**Assignment**: The answer must restate every record word for word.

**Dataset**:
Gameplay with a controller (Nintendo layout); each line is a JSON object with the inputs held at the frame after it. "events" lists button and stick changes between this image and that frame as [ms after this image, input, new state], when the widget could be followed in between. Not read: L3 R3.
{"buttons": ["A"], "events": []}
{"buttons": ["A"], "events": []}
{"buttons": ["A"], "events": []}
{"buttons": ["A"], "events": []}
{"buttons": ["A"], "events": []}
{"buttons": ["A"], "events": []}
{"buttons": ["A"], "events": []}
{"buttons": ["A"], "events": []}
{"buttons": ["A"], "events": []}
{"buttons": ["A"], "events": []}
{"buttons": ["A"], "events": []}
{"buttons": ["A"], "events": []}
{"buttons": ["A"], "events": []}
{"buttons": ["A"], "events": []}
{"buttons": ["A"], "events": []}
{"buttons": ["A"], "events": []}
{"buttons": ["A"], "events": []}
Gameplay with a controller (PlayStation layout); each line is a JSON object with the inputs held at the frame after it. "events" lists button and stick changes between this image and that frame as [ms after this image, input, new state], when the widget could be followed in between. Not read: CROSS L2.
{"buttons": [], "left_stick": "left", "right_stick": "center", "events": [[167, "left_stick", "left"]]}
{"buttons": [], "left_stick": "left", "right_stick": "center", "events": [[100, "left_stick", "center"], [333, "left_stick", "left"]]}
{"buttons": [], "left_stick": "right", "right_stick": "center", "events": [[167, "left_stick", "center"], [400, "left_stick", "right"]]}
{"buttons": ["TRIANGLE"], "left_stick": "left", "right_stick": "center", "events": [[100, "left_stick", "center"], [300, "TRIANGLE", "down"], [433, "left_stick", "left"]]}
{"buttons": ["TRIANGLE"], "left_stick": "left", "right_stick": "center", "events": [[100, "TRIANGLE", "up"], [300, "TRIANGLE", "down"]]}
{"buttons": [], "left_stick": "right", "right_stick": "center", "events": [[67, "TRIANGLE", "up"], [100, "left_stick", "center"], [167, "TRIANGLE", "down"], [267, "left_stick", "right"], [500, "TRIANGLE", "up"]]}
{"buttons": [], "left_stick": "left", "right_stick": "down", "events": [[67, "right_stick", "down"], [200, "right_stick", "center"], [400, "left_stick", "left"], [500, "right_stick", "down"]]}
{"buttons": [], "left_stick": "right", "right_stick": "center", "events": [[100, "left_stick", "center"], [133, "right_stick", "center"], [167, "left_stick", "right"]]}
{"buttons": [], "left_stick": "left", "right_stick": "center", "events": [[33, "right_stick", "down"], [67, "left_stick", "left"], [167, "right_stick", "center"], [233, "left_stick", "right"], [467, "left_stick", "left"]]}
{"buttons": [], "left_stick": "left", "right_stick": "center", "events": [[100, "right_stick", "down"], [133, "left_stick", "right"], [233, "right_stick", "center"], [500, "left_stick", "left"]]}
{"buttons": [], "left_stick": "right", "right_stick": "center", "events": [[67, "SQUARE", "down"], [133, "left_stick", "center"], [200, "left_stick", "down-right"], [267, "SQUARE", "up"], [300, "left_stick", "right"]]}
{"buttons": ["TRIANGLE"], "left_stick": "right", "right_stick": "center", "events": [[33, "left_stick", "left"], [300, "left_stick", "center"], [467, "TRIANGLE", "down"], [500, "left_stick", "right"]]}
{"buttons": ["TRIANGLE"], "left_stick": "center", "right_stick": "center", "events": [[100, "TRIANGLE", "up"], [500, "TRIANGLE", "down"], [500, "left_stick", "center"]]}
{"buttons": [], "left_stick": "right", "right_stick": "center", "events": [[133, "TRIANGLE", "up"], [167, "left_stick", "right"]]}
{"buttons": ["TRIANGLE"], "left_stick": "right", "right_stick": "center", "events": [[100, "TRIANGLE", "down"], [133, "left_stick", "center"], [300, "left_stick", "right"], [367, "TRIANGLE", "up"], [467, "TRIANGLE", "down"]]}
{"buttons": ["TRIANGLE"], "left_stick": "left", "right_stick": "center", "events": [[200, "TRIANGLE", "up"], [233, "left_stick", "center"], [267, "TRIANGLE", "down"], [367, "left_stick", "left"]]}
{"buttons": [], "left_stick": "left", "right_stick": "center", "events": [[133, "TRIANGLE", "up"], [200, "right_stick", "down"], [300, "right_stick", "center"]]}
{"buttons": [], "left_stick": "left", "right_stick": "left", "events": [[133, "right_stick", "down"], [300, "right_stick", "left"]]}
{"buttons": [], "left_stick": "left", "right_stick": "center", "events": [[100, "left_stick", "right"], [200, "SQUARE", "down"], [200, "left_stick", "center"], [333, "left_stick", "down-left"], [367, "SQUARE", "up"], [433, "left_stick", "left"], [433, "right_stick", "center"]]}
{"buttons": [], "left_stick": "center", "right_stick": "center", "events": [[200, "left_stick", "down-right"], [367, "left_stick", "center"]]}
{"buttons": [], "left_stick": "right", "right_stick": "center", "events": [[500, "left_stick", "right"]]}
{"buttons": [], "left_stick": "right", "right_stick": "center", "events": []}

**Result for this task**:
Gameplay with a controller (Nintendo layout); each line is a JSON object with the inputs held at the frame after it. "events" lists button and stick changes between this image and that frame as [ms after this image, input, new state], when the widget could be followed in between. Not read: L3 R3.
{"buttons": ["A"], "events": []}
{"buttons": ["A"], "events": []}
{"buttons": ["A"], "events": []}
{"buttons": ["A"], "events": []}
{"buttons": ["A"], "events": []}
{"buttons": ["A"], "events": []}
{"buttons": ["A"], "events": []}
{"buttons": ["A"], "events": []}
{"buttons": ["A"], "events": []}
{"buttons": ["A"], "events": []}
{"buttons": ["A"], "events": []}
{"buttons": ["A"], "events": []}
{"buttons": ["A"], "events": []}
{"buttons": ["A"], "events": []}
{"buttons": ["A"], "events": []}
{"buttons": ["A"], "events": []}
{"buttons": ["A"], "events": []}
Gameplay with a controller (PlayStation layout); each line is a JSON object with the inputs held at the frame after it. "events" lists button and stick changes between this image and that frame as [ms after this image, input, new state], when the widget could be followed in between. Not read: CROSS L2.
{"buttons": [], "left_stick": "left", "right_stick": "center", "events": [[167, "left_stick", "left"]]}
{"buttons": [], "left_stick": "left", "right_stick": "center", "events": [[100, "left_stick", "center"], [333, "left_stick", "left"]]}
{"buttons": [], "left_stick": "right", "right_stick": "center", "events": [[167, "left_stick", "center"], [400, "left_stick", "right"]]}
{"buttons": ["TRIANGLE"], "left_stick": "left", "right_stick": "center", "events": [[100, "left_stick", "center"], [300, "TRIANGLE", "down"], [433, "left_stick", "left"]]}
{"buttons": ["TRIANGLE"], "left_stick": "left", "right_stick": "center", "events": [[100, "TRIANGLE", "up"], [300, "TRIANGLE", "down"]]}
{"buttons": [], "left_stick": "right", "right_stick": "center", "events": [[67, "TRIANGLE", "up"], [100, "left_stick", "center"], [167, "TRIANGLE", "down"], [267, "left_stick", "right"], [500, "TRIANGLE", "up"]]}
{"buttons": [], "left_stick": "left", "right_stick": "down", "events": [[67, "right_stick", "down"], [200, "right_stick", "center"], [400, "left_stick", "left"], [500, "right_stick", "down"]]}
{"buttons": [], "left_stick": "right", "right_stick": "center", "events": [[100, "left_stick", "center"], [133, "right_stick", "center"], [167, "left_stick", "right"]]}
{"buttons": [], "left_stick": "left", "right_stick": "center", "events": [[33, "right_stick", "down"], [67, "left_stick", "left"], [167, "right_stick", "center"], [233, "left_stick", "right"], [467, "left_stick", "left"]]}
{"buttons": [], "left_stick": "left", "right_stick": "center", "events": [[100, "right_stick", "down"], [133, "left_stick", "right"], [233, "right_stick", "center"], [500, "left_stick", "left"]]}
{"buttons": [], "left_stick": "right", "right_stick": "center", "events": [[67, "SQUARE", "down"], [133, "left_stick", "center"], [200, "left_stick", "down-right"], [267, "SQUARE", "up"], [300, "left_stick", "right"]]}
{"buttons": ["TRIANGLE"], "left_stick": "right", "right_stick": "center", "events": [[33, "left_stick", "left"], [300, "left_stick", "center"], [467, "TRIANGLE", "down"], [500, "left_stick", "right"]]}
{"buttons": ["TRIANGLE"], "left_stick": "center", "right_stick": "center", "events": [[100, "TRIANGLE", "up"], [500, "TRIANGLE", "down"], [500, "left_stick", "center"]]}
{"buttons": [], "left_stick": "right", "right_stick": "center", "events": [[133, "TRIANGLE", "up"], [167, "left_stick", "right"]]}
{"buttons": ["TRIANGLE"], "left_stick": "right", "right_stick": "center", "events": [[100, "TRIANGLE", "down"], [133, "left_stick", "center"], [300, "left_stick", "right"], [367, "TRIANGLE", "up"], [467, "TRIANGLE", "down"]]}
{"buttons": ["TRIANGLE"], "left_stick": "left", "right_stick": "center", "events": [[200, "TRIANGLE", "up"], [233, "left_stick", "center"], [267, "TRIANGLE", "down"], [367, "left_stick", "left"]]}
{"buttons": [], "left_stick": "left", "right_stick": "center", "events": [[133, "TRIANGLE", "up"], [200, "right_stick", "down"], [300, "right_stick", "center"]]}
{"buttons": [], "left_stick": "left", "right_stick": "left", "events": [[133, "right_stick", "down"], [300, "right_stick", "left"]]}
{"buttons": [], "left_stick": "left", "right_stick": "center", "events": [[100, "left_stick", "right"], [200, "SQUARE", "down"], [200, "left_stick", "center"], [333, "left_stick", "down-left"], [367, "SQUARE", "up"], [433, "left_stick", "left"], [433, "right_stick", "center"]]}
{"buttons": [], "left_stick": "center", "right_stick": "center", "events": [[200, "left_stick", "down-right"], [367, "left_stick", "center"]]}
{"buttons": [], "left_stick": "right", "right_stick": "center", "events": [[500, "left_stick", "right"]]}
{"buttons": [], "left_stick": "right", "right_stick": "center", "events": []}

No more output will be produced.